In this scenario, most of the valuations are clustered at the high end, with fewer valuations in the middle, and even fewer valuations at the low end. This is my favorite scenario, because the most frequent response (the mode) is $460,000, which is the highest value in the sample. If the real distribution looked like this, I'd be comfortable choosing $460,000 as my list price because I'd know that 3 of the 12 realtors think the house is worth that price.
Next I wondered what it would look like if there was a major disagreement among the realtors. So I worked up this bimodal scenario.
In order to maintain a mean of $450,000, I could not include very many observations on the low end of the spectrum. So most of the valuations in this scenario fall on the high end. But—and this is a big but—in this scenario, 3 different realtors actually gave the house the minimum valuation. I would definitely want to know why those realtors priced the house so differently from the others. It could be that they noticed something that the other realtors did not. In this scenario, I can't really come up with a reasonable list price until I find out why there are two distinct peaks.
Next, I wondered what the data might look like if the realtors were feeling blasé about the price. This flat-looking distribution is my statistical interpretation of realtor ennui.
Again, in order to maintain a mean of $450,000, I could not put many observations on the low side. In fact, I included only the one minimum observation on the low side, which makes that observation an outlier. If I didn't already know that this outlier was just Mr. Blotchy Baseboards having a bad day, I'd need to investigate. The other valuations are distributed fairly evenly between $445,000 and $460,000. In a case like this, it seems like the 3rd quartile (Q3) might be a reasonable choice. By definition, at least 25% of the observations in a distribution are greater than or equal to Q3. If 25% of potential buyers think the house is worth $455,000, then I'll have a decent chance of getting an offer quickly at that price.
I also wondered what the data might look like if most of the realtors were in close agreement on the price.
In this scenario, most the valuations are grouped closely together near the mean. The minimum valuation is again an outlier. The maximum valuation also appears to be an outlier. I definitely would not base my list price on the maximum valuation because it does not seem representative. The mode is a disappointing $450,000, but Q3 is a little higher at $452,500.
Just for the heck of it, I tried one final scenario—a right-skewed distribution.
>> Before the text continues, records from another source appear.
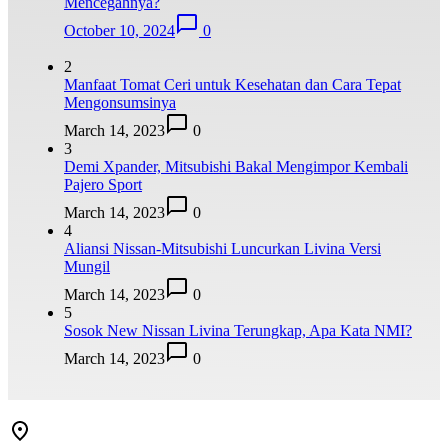
Mencegahnya?
October 10, 2024
0
2
Manfaat Tomat Ceri untuk Kesehatan dan Cara Tepat
Mengonsumsinya
March 14, 2023
0
3
Demi Xpander, Mitsubishi Bakal Mengimpor Kembali
Pajero Sport
March 14, 2023
0
4
Aliansi Nissan-Mitsubishi Luncurkan Livina Versi
Mungil
March 14, 2023
0
5
Sosok New Nissan Livina Terungkap, Apa Kata NMI?
March 14, 2023
0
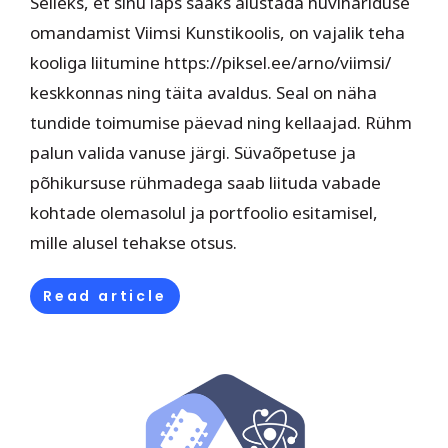
Selleks, et sinu laps saaks alustada huvihariduse
omandamist Viimsi Kunstikoolis, on vajalik teha
kooliga liitumine https://piksel.ee/arno/viimsi/
keskkonnas ning täita avaldus. Seal on näha
tundide toimumise päevad ning kellaajad. Rühm
palun valida vanuse järgi. Süvaõpetuse ja
põhikursuse rühmadega saab liituda vabade
kohtade olemasolul ja portfoolio esitamisel,
mille alusel tehakse otsus.
Read article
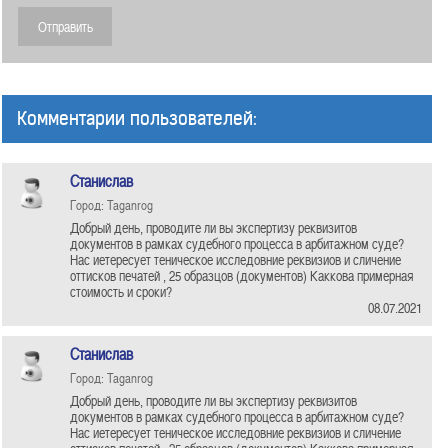
Комментарии пользователей:
Станислав
Город: Taganrog
Добрый день, проводите ли вы экспертизу реквизитов
документов в рамках судебного процесса в арбитажном суде?
Нас иетересует теническое исследовние реквизиов и сличение
оттисков печатей , 25 образцов (документов) Каккова примерная
стоимость и сроки?
08.07.2021
Станислав
Город: Taganrog
Добрый день, проводите ли вы экспертизу реквизитов
документов в рамках судебного процесса в арбитажном суде?
Нас иетересует теническое исследовние реквизиов и сличение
Again, Mr. Blotchy Baseboards is an outlier. This is another disappointing scenario because the mode is $450,000. But at least Q3 is $454,400, which is a little higher than Q3 for the peaked scenario.
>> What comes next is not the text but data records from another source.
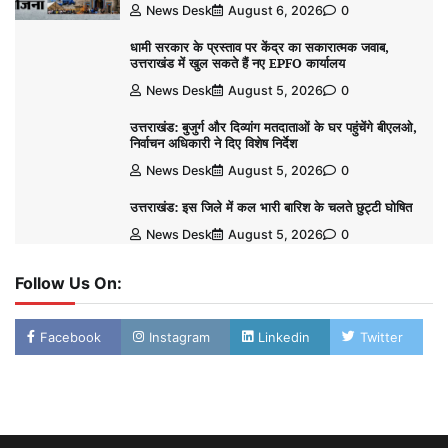
News Desk
August 6, 2026
0
धामी सरकार के प्रस्ताव पर केंद्र का सकारात्मक जवाब,
उत्तराखंड में खुल सकते हैं नए EPFO कार्यालय
News Desk
August 5, 2026
0
उत्तराखंड: बुजुर्ग और दिव्यांग मतदाताओं के घर पहुंचेंगे बीएलओ,
निर्वाचन अधिकारी ने दिए विशेष निर्देश
News Desk
August 5, 2026
0
उत्तराखंड: इस जिले में कल भारी बारिश के चलते छुट्टी घोषित
News Desk
August 5, 2026
0
Follow Us On:
Facebook
Instagram
Linkedin
Twitter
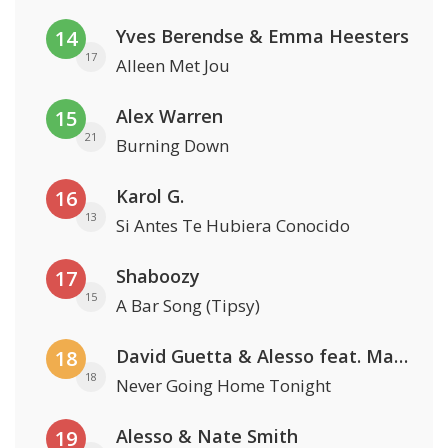
Yves Berendse & Emma Heesters
14
17
Alleen Met Jou
Alex Warren
15
21
Burning Down
Karol G.
16
13
Si Antes Te Hubiera Conocido
Shaboozy
17
15
A Bar Song (Tipsy)
David Guetta & Alesso feat. Madison Love
18
18
Never Going Home Tonight
Alesso & Nate Smith
19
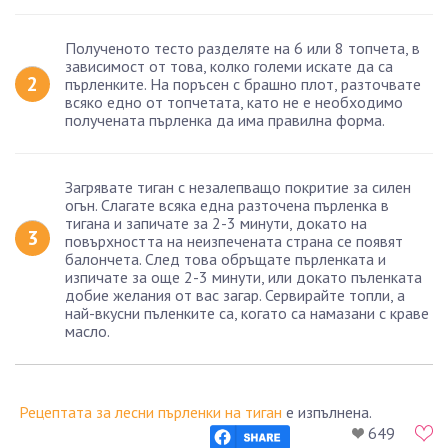
Полученото тесто разделяте на 6 или 8 топчета, в
зависимост от това, колко големи искате да са
пърленките. На поръсен с брашно плот, разточвате
всяко едно от топчетата, като не е необходимо
получената пърленка да има правилна форма.
Загрявате тиган с незалепващо покритие за силен
огън. Слагате всяка една разточена пърленка в
тигана и запичате за 2-3 минути, докато на
повърхността на неизпечената страна се появят
балончета. След това обръщате пърленката и
изпичате за още 2-3 минути, или докато пъленката
добие желания от вас загар. Сервирайте топли, а
най-вкусни пъленките са, когато са намазани с краве
масло.
Рецептата за лесни пърленки на тиган
е изпълнена.
649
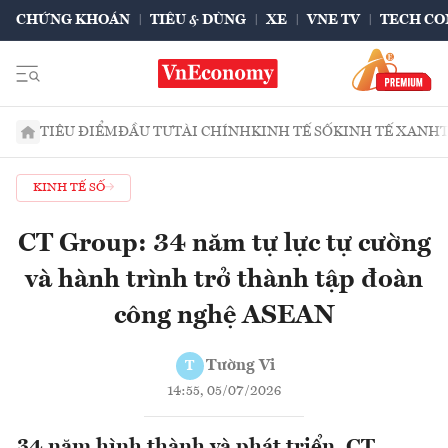
CHỨNG KHOÁN
TIÊU & DÙNG
XE
VNE TV
TECH CO
TIÊU ĐIỂM
ĐẦU TƯ
TÀI CHÍNH
KINH TẾ SỐ
KINH TẾ XANH
KINH TẾ SỐ
CT Group: 34 năm tự lực tự cường
và hành trình trở thành tập đoàn
công nghệ ASEAN
Tường Vi
T
14:55, 05/07/2026
34 năm hình thành và phát triển, CT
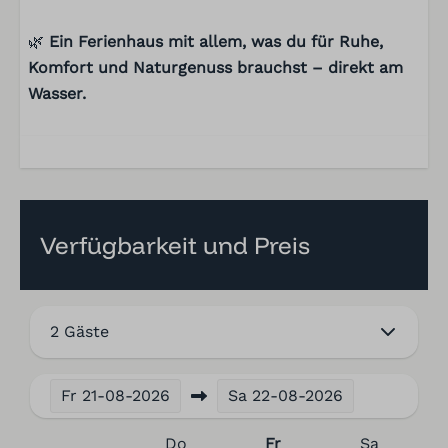
🌿
Ein Ferienhaus mit allem, was du für Ruhe,
Komfort und Naturgenuss brauchst – direkt am
Wasser.
Verfügbarkeit und Preis
2 Gäste
Fr
21-08-2026
Sa
22-08-2026
Do
Fr
Sa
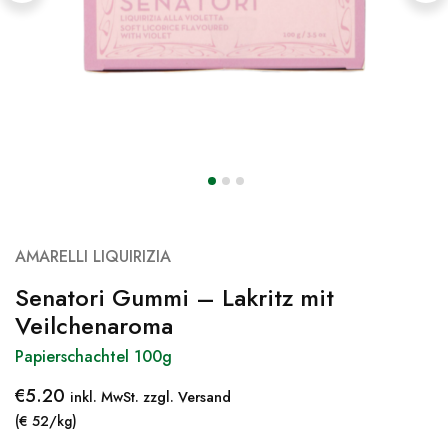
AMARELLI LIQUIRIZIA
Senatori Gummi – Lakritz mit
Veilchenaroma
Papierschachtel 100g
€
5.20
inkl. MwSt. zzgl. Versand
(€ 52/kg)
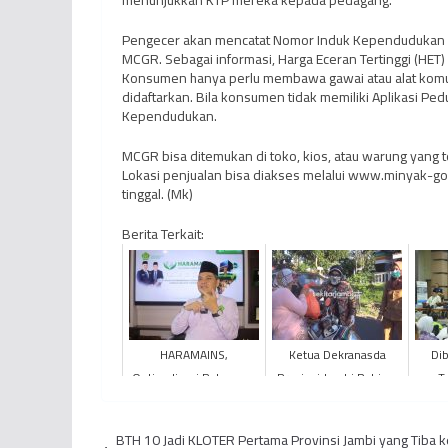
menunjukkan KTP mereka kepada pedagang.
Pengecer akan mencatat Nomor Induk Kependudukan (N
MCGR. Sebagai informasi, Harga Eceran Tertinggi (HET
Konsumen hanya perlu membawa gawai atau alat komunik
didaftarkan. Bila konsumen tidak memiliki Aplikasi 
Kependudukan.
MCGR bisa ditemukan di toko, kios, atau warung yang 
Lokasi penjualan bisa diakses melalui www.minyak-gore
tinggal. (Mk)
Berita Terkait:
HARAMAINS,
Ketua Dekranasda
Dib
Optimalisasi Pelayanan
Provinsi Jambi Rahima
T
Bagi Jemaah LANSIA
Fachrori Berikan
K
dan Disabilitas Provinsi
Bantuan Kemanusiaan
Tingg
BTH 10 Jadi KLOTER Pertama Provinsi Jambi yang Tiba k
Jambi
Kepada Ti...
P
Here is a recap of the list prices I would choose for each simulated data set (in decreasing order):
I'm still mad at my realtor for throwing away perfectly good data. But I am feeling better about choosing a list price for my house. I would like to think that the left-skewed scenario is closest to the truth. But even if it is not, the lowest list price that I came up with was $452,500, which isn't much different. The bimodal scenario is problematic, but since I don't know if the actual data were bimodal, I kind of have to ignore that one.
I will probably go with the second highest list price of $455,000. In the end, it's just gut feel, right? I don't want to overthink it.